The expected output is exactly the lines below, starting at the line with "(usegerberattributes yes)" and ending at the line with "(pdf_front_fp_property_popups yes)", both included; no other line belongs in it.

The records:
..............................

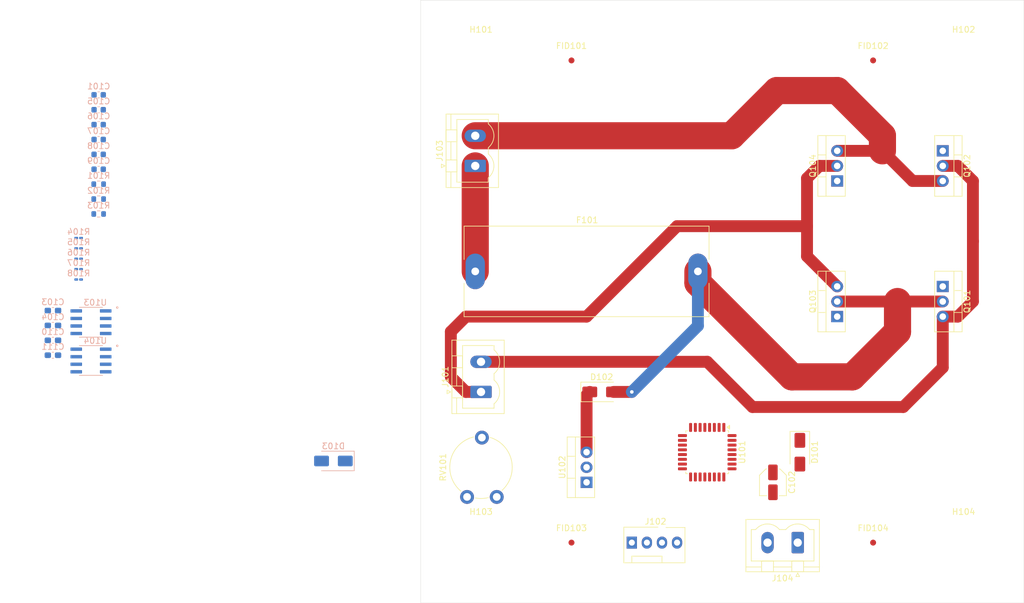
<source format=kicad_pcb>
(kicad_pcb
	(version 20241229)
	(generator "pcbnew")
	(generator_version "9.0")
	(general
		(thickness 1.6)
		(legacy_teardrops no)
	)
	(paper "A4")
	(layers
		(0 "F.Cu" jumper)
		(4 "In1.Cu" signal)
		(6 "In2.Cu" signal)
		(2 "B.Cu" jumper)
		(9 "F.Adhes" user "F.Adhesive")
		(11 "B.Adhes" user "B.Adhesive")
		(13 "F.Paste" user)
		(15 "B.Paste" user)
		(5 "F.SilkS" user "F.Silkscreen")
		(7 "B.SilkS" user "B.Silkscreen")
		(1 "F.Mask" user)
		(3 "B.Mask" user)
		(17 "Dwgs.User" user "User.Drawings")
		(19 "Cmts.User" user "User.Comments")
		(21 "Eco1.User" user "User.Eco1")
		(23 "Eco2.User" user "User.Eco2")
		(25 "Edge.Cuts" user)
		(27 "Margin" user)
		(31 "F.CrtYd" user "F.Courtyard")
		(29 "B.CrtYd" user "B.Courtyard")
		(35 "F.Fab" user)
		(33 "B.Fab" user)
		(39 "User.1" user)
		(41 "User.2" user)
		(43 "User.3" user)
		(45 "User.4" user)
	)
	(setup
		(stackup
			(layer "F.SilkS"
				(type "Top Silk Screen")
			)
			(layer "F.Paste"
				(type "Top Solder Paste")
			)
			(layer "F.Mask"
				(type "Top Solder Mask")
				(thickness 0.01)
			)
			(layer "F.Cu"
				(type "copper")
				(thickness 0.035)
			)
			(layer "dielectric 1"
				(type "prepreg")
				(thickness 0.1)
				(material "FR4")
				(epsilon_r 4.5)
				(loss_tangent 0.02)
			)
			(layer "In1.Cu"
				(type "copper")
				(thickness 0.035)
			)
			(layer "dielectric 2"
				(type "core")
				(thickness 1.24)
				(material "FR4")
				(epsilon_r 4.5)
				(loss_tangent 0.02)
			)
			(layer "In2.Cu"
				(type "copper")
				(thickness 0.035)
			)
			(layer "dielectric 3"
				(type "prepreg")
				(thickness 0.1)
				(material "FR4")
				(epsilon_r 4.5)
				(loss_tangent 0.02)
			)
			(layer "B.Cu"
				(type "copper")
				(thickness 0.035)
			)
			(layer "B.Mask"
				(type "Bottom Solder Mask")
				(thickness 0.01)
			)
			(layer "B.Paste"
				(type "Bottom Solder Paste")
			)
			(layer "B.SilkS"
				(type "Bottom Silk Screen")
			)
			(copper_finish "None")
			(dielectric_constraints no)
		)
		(pad_to_mask_clearance 0)
		(allow_soldermask_bridges_in_footprints no)
		(tenting front back)
		(grid_origin 80.81 133.82)
		(pcbplotparams
			(layerselection 0x00000000_00000000_55555555_5755f5ff)
			(plot_on_all_layers_selection 0x00000000_00000000_00000000_00000000)
			(disableapertmacros no)
			(usegerberextensions no)
			(usegerberattributes yes)
			(usegerberadvancedattributes yes)
			(creategerberjobfile yes)
			(dashed_line_dash_ratio 12.000000)
			(dashed_line_gap_ratio 3.000000)
			(svgprecision 4)
			(plotframeref no)
			(mode 1)
			(useauxorigin no)
			(hpglpennumber 1)
			(hpglpenspeed 20)
			(hpglpendiameter 15.000000)
			(pdf_front_fp_property_popups yes)
			(pdf_back_fp_property_popups yes)
			(pdf_metadata yes)
			(pdf_single_document no)
			(dxfpolygonmode yes)
			(dxfimperialunits yes)
			(dxfusepcbnewfont yes)
			(psnegative no)
			(psa4output no)
			(plot_black_and_white yes)
			(sketchpadsonfab no)
			(plotpadnumbers no)
			(hidednponfab no)
			(sketchdnponfab yes)
			(crossoutdnponfab yes)
			(subtractmaskfromsilk no)
			(outputformat 1)
			(mirror no)
			(drillshape 1)
			(scaleselection 1)
			(outputdirectory "")
		)
	)
	(net 0 "")
	(net 1 "GNDREF")
	(net 2 "+24V")
	(net 3 "+3V3")
	(net 4 "Net-(D103-A)")
	(net 5 "Net-(U101-NRST)")
	(net 6 "VDD_P")
	(net 7 "VDD")
	(net 8 "L2")
	(net 9 "L1")
	(net 10 "G3")
	(net 11 "G2")
	(net 12 "G1")
	(net 13 "G4")
	(net 14 "Net-(U101-BOOT0)")
	(net 15 "Net-(U103-VB)")
	(net 16 "unconnected-(U101-PA10-Pad20)")
	(net 17 "Net-(U104-VB)")
	(net 18 "unconnected-(U101-PF1-Pad3)")
	(net 19 "USART1_TX")
	(net 20 "USART1_RX")
	(net 21 "SYS_SWCLK")
	(net 22 "SYS_SWDIO")
	(net 23 "unconnected-(U101-PB4-Pad27)")
	(net 24 "unconnected-(U101-PA4-Pad10)")
	(net 25 "unconnected-(U101-PB6-Pad29)")
	(net 26 "unconnected-(U101-PB3-Pad26)")
	(net 27 "Net-(U103-HO)")
	(net 28 "unconnected-(U101-PB5-Pad28)")
	(net 29 "unconnected-(U101-PB7-Pad30)")
	(net 30 "unconnected-(U101-PA0-Pad6)")
	(net 31 "unconnected-(U101-PF0-Pad2)")
	(net 32 "unconnected-(U101-PB0-Pad14)")
	(net 33 "unconnected-(U101-PA11-Pad21)")
	(net 34 "unconnected-(U101-PA12-Pad22)")
	(net 35 "unconnected-(U101-PA15-Pad25)")
	(net 36 "Net-(U103-LO)")
	(net 37 "unconnected-(U101-PA1-Pad7)")
	(net 38 "unconnected-(U101-PA5-Pad11)")
	(net 39 "unconnected-(U101-PB1-Pad15)")
	(net 40 "Net-(U104-LO)")
	(net 41 "Net-(U104-HO)")
	(net 42 "LIN1")
	(net 43 "LIN2")
	(net 44 "HIN1")
	(net 45 "HIN2")
	(footprint "Connector_Phoenix_MSTB:PhoenixContact_MSTBVA_2,5_2-G-5,08_1x02_P5.08mm_Vertical" (layer "F.Cu") (at 90.97 98.26 90))
	(footprint "Connector:FanPinHeader_1x04_P2.54mm_Vertical" (layer "F.Cu") (at 116.37 123.66))
	(footprint "Diode_SMD:D_SMA" (layer "F.Cu") (at 144.675 108.42 -90))
	(footprint "MountingHole:MountingHole_5.3mm_M5_ISO14580" (layer "F.Cu") (at 90.97 42.38))
	(footprint "Package_QFP:LQFP-32_7x7mm_P0.8mm" (layer "F.Cu") (at 129.07 108.42 -90))
	(footprint "Package_TO_SOT_THT:TO-220-3_Vertical" (layer "F.Cu") (at 108.75 113.5 90))
	(footprint "Fuse:Fuseholder_Cylinder-6.3x32mm_Schurter_0031-8002_Horizontal_Open" (layer "F.Cu") (at 90 77.94))
	(footprint "Fiducial:Fiducial_1mm_Mask3mm" (layer "F.Cu") (at 157.01 42.38))
	(footprint "MountingHole:MountingHole_5.3mm_M5_ISO14580" (layer "F.Cu") (at 172.25 123.66))
	(footprint "MountingHole:MountingHole_5.3mm_M5_ISO14580" (layer "F.Cu") (at 172.25 42.38))
	(footprint "Fiducial:Fiducial_1mm_Mask3mm" (layer "F.Cu") (at 106.21 42.38))
	(footprint "Diode_SMD:D_SMA" (layer "F.Cu") (at 111.29 98.26))
	(footprint "Capacitor_SMD:C_Elec_4x5.4" (layer "F.Cu") (at 140.135 113.5 -90))
	(footprint "Package_TO_SOT_THT:TO-220-3_Vertical" (layer "F.Cu") (at 150.96 62.7 90))
	(footprint "Package_TO_SOT_THT:TO-220-3_Vertical" (layer "F.Cu") (at 168.74 57.62 -90))
	(footprint "Package_TO_SOT_THT:TO-220-3_Vertical" (layer "F.Cu") (at 168.74 80.48 -90))
	(footprint "MountingHole:MountingHole_5.3mm_M5_ISO14580" (layer "F.Cu") (at 90.97 123.66))
	(footprint "Fiducial:Fiducial_1mm_Mask3mm" (layer "F.Cu") (at 106.21 123.66))
	(footprint "Potentiometer_THT:Potentiometer_Piher_PT-10-V10_Vertical" (layer "F.Cu") (at 93.62 115.96 90))
	(footprint "Package_TO_SOT_THT:TO-220-3_Vertical" (layer "F.Cu") (at 150.96 85.56 90))
	(footprint "Fiducial:Fiducial_1mm_Mask3mm" (layer "F.Cu") (at 157.01 123.66))
	(footprint "Connector_Phoenix_MSTB:PhoenixContact_MSTBVA_2,5_2-G-5,08_1x02_P5.08mm_Vertical" (layer "F.Cu") (at 90 60.16 90))
	(footprint "Connector_Phoenix_MSTB:PhoenixContact_MSTBVA_2,5_2-G-5,08_1x02_P5.08mm_Vertical" (layer "F.Cu") (at 144.31 123.66 180))
	(footprint "Resistor_SMD:R_0201_0603Metric_Pad0.64x0.40mm_HandSolder" (layer "B.Cu") (at 23.203572 72.31 180))
	(footprint "Capacitor_SMD:C_0603_1608Metric" (layer "B.Cu") (at 26.573572 55.71 180))
	(footprint "Capacitor_SMD:C_0603_1608Metric" (layer "B.Cu") (at 26.573572 48.18 180))
	(footprint "Capacitor_SMD:C_0603_1608Metric_Pad1.08x0.95mm_HandSolder" (layer "B.Cu") (at 18.873572 84.54 180))
	(footprint "Resistor_SMD:R_0603_1608Metric" (layer "B.Cu") (at 26.573572 65.75 180))
	(footprint "Resistor_SMD:R_0603_1608Metric" (layer "B.Cu") (at 26.573572 63.24 180))
	(footprint "Capacitor_SMD:C_0603_1608Metric" (layer "B.Cu") (at 26.573572 50.69 180))
	(footprint "Capacitor_SMD:C_0603_1608Metric" (layer "B.Cu") (at 26.573572 60.73 180))
	(footprint "Diode_SMD:D_SMA" (layer "B.Cu") (at 66.11 109.9 180))
	(footprint "Capacitor_SMD:C_0603_1608Metric_Pad1.08x0.95mm_HandSolder" (layer "B.Cu") (at 18.873572 87.05 180))
	(footprint "Capacitor_SMD:C_0603_1608Metric" (layer "B.Cu") (at 26.573572 58.22 180))
	(footprint "Resistor_SMD:R_0201_0603Metric_Pad0.64x0.40mm_HandSolder" (layer "B.Cu") (at 23.203572 79.31 180))
	(footprint "Capacitor_SMD:C_0603_1608Metric_Pad1.08x0.95mm_HandSolder" (layer "B.Cu") (at 18.873572 89.56 180))
	(footprint "Resistor_SMD:R_0201_0603Metric_Pad0.64x0.40mm_HandSolder" (layer "B.Cu") (at 23.203572 75.81 180))
	(footprint "Capacitor_SMD:C_0603_1608Metric_Pad1.08x0.95mm_HandSolder" (layer "B.Cu") (at 18.873572 92.07 180))
	(footprint "Resistor_SMD:R_0201_0603Metric_Pad0.64x0.40mm_HandSolder" (layer "B.Cu") (at 23.203572 74.06 180))
	(footprint "Capacitor_SMD:C_0603_1608Metric"
		(layer "B.Cu")
		(uuid "dbc444f6-4bf1-4c42-875e-80475d5f2e5c")
		(at 26.573572 53.2 180)
		(descr "Capacitor SMD 0603 (1608 Metric), square (rectangular) end terminal, IPC-7351 nominal, (Body size source: IPC-SM-782 page 76, https://www.pcb-3d.com/wordpress/wp-content/uploads/ipc-sm-782a_amendment_1_and_2.pdf), generated with kicad-footprint-generator")
		(tags "capacitor")
		(property "Reference" "C106"
			(at 0 1.43 0)
			(layer "B.SilkS")
			(uuid "443ebf9e-458d-42da-9697-7d78f513d8fa")
			(effects
				(font
					(size 1 1)
					(thickness 0.15)
				)
				(justify mirror)
			)
		)
		(property "Value" "100nF/10V"
			(at 0 -1.43 0)
			(layer "B.Fab")
			(uuid "bedaf80e-aba2-4b7f-a1f1-089e34f94cd4")
			(effects
				(font
					(size 1 1)
					(thickness 0.15)
				)
				(justify mirror)
			)
		)
		(property "Datasheet" "~"
			(at 0 0 0)
			(layer "B.Fab")
			(hide yes)
			(uuid "0df0d47a-bf92-4a3f-b060-416d8e9d7091")
			(effects
				(font
					(size 1.27 1.27)
					(thickness 0.15)
				)
				(justify mirror)
			)
		)
		(property "Description" "Unpolarized capacitor"
			(at 0 0 0)
			(layer "B.Fab")
			(hide yes)
			(uuid "8fbe9acc-d4b3-494f-8eec-f9ffc6824231")
			(effects
				(font
					(size 1.27 1.27)
					(thickness 0.15)
				)
				(justify mirror)
			)
		)
		(property ki_fp_filters "C_*")
		(path "/c568d295-037d-4a24-875b-43178accef84")
		(sheetname "/")
		(sheetfile "DC_Motor.kicad_sch")
		(attr smd)
		(fp_line
			(start -0.14058 0.51)
			(end 0.14058 0.51)
			(stroke
				(width 0.12)
				(type solid)
			)
			(layer "B.SilkS")
			(uuid "7825563f-5cbf-4a5c-a913-6c00c6d79c20")
		)
		(fp_line
			(start -0.14058 -0.51)
			(end 0.14058 -0.51)
			(stroke
				(width 0.12)
				(type solid)
			)
			(layer "B.SilkS")
			(uuid "c7fbbe5a-6312-4f6d-b6b8-029d2a586420")
		)
... [52481 chars truncated]
</source>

..............................

Output for this exercise:
			(usegerberattributes yes)
			(usegerberadvancedattributes yes)
			(creategerberjobfile yes)
			(dashed_line_dash_ratio 12.000000)
			(dashed_line_gap_ratio 3.000000)
			(svgprecision 4)
			(plotframeref no)
			(mode 1)
			(useauxorigin no)
			(hpglpennumber 1)
			(hpglpenspeed 20)
			(hpglpendiameter 15.000000)
			(pdf_front_fp_property_popups yes)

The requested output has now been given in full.